To forecast future outbreaks, the team tested three different machine learning approaches. ARIMA, a traditional time-series method, performed adequately. Random Forest, an ensemble technique, did better. But XGBoost, a gradient-boosting algorithm, proved superior, generating forecasts with a root mean square error of 153.64—the most accurate predictions of the three. This matters because accuracy translates to preparation. Farmers and veterinary officials could know, weeks in advance, when risk would spike in their region.

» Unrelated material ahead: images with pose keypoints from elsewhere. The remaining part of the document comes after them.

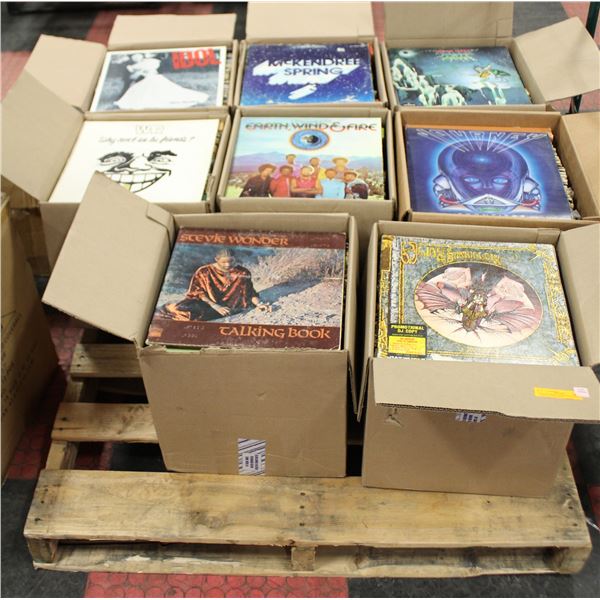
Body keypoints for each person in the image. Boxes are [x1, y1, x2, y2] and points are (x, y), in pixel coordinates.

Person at [161, 248, 270, 321]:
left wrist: (260, 304)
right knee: (180, 309)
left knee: (196, 316)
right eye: (224, 262)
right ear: (216, 259)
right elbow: (198, 293)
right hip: (207, 304)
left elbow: (250, 293)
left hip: (230, 307)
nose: (228, 265)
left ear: (235, 259)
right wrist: (216, 306)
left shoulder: (243, 273)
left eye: (231, 261)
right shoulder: (204, 271)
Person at [115, 52, 209, 110]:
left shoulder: (151, 62)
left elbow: (139, 70)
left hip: (152, 78)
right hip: (150, 77)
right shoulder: (149, 62)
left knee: (154, 90)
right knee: (145, 89)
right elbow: (138, 71)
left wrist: (136, 70)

The geography of danger became clearer under spatial analysis. Southern Bangladesh emerged as the highest-risk zone, particularly during the pre-monsoon period when humidity climbs and temperatures rise. The inverse distance weighting maps showed risk radiating outward from known clusters, creating zones of graduated vulnerability. A farmer in the southeast faced different odds than one in the north, and those odds shifted with the calendar.

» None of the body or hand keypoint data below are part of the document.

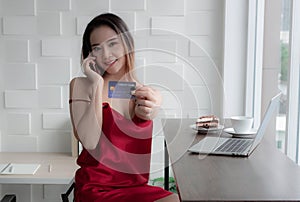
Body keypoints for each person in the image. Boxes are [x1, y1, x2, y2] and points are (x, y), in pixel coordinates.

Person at [69, 13, 180, 202]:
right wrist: (96, 84)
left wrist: (155, 105)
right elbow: (89, 141)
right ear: (90, 54)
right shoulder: (81, 85)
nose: (106, 54)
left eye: (112, 44)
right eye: (97, 48)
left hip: (135, 189)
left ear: (127, 45)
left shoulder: (143, 93)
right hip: (95, 190)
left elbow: (150, 110)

What the researchers have handed to Bangladesh is not a cure but a compass. They have shown that FMD does not strike randomly. It follows patterns written in climate and geography. With this knowledge, surveillance can be sharpened. Resources can be deployed to the places and times that matter most. Vaccination campaigns can be timed to the seasons when the virus gains strength. The economic burden—the animals lost, the livelihoods disrupted—remains real, but the fog around it has lifted. The next step is whether the country's livestock authorities will use these maps to rewrite their response.

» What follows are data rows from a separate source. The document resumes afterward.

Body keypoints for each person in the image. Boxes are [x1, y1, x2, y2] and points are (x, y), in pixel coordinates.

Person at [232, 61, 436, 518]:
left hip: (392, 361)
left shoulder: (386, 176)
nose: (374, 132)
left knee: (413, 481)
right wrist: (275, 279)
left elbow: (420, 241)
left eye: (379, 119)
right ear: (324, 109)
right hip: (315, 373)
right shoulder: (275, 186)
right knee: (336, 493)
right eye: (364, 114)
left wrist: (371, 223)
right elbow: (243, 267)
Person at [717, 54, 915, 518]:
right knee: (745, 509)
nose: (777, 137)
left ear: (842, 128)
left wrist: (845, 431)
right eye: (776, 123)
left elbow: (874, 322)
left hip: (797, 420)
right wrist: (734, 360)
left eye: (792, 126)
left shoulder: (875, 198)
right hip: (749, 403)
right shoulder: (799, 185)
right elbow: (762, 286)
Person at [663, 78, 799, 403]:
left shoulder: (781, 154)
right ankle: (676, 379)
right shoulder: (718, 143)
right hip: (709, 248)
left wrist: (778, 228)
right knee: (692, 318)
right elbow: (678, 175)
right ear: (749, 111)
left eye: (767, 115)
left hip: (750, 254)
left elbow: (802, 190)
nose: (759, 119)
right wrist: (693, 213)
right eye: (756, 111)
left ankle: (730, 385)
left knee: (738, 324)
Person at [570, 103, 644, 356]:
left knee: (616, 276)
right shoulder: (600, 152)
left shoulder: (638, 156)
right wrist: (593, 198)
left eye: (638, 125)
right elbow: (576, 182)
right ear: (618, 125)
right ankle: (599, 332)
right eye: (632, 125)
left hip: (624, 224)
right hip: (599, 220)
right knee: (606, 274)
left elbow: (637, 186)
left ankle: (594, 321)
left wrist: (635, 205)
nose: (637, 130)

Relative humidity and temperature exhibited positive correlations with disease occurrence, with regression modeling revealing both factors significantly impacted FMD incidence
— Study findings
A Conversa do Hearth Outra perspectiva sobre a história
Inventor

Why does a virus care about humidity and temperature? That seems almost too neat.

Model

It's not that the virus cares—it's that the virus survives better in certain conditions. Warm, humid air keeps the viral particles viable longer outside the animal. It's basic virology. But in Bangladesh, that translates to March being dangerous and the southeast being perpetually at risk.

Inventor

So this is really about predicting when to vaccinate, not preventing the disease entirely.

Model

Exactly. You cannot stop FMD from existing, but you can anticipate where it will emerge and get ahead of it. A farmer in the southeast now knows March is his danger month. A veterinary officer knows which districts need extra surveillance in April.

Inventor

The machine learning part—why does XGBoost beat the other models?

Model

It learns the relationships between variables more flexibly. Temperature and humidity do not affect disease in a straight line. They interact with each other, with wind patterns, with the underlying susceptibility of the animal population. XGBoost captures those nonlinear relationships. ARIMA assumes the past repeats in a simple way. It does not.

Inventor

What happens if the climate itself changes? Do these patterns hold?

Model

That is the honest answer: we do not know yet. This model is built on six years of data from 2017 to 2023. If monsoon patterns shift or temperatures rise significantly, the correlations might weaken. The maps are good for now, but they are not eternal.

Inventor

Who actually uses this information?

Model

That is the gap. The research is published. The data exists. But whether a district veterinarian in rural Bangladesh sees these forecasts and acts on them—that depends on whether the government integrates it into their surveillance system. Knowledge and action are not the same thing.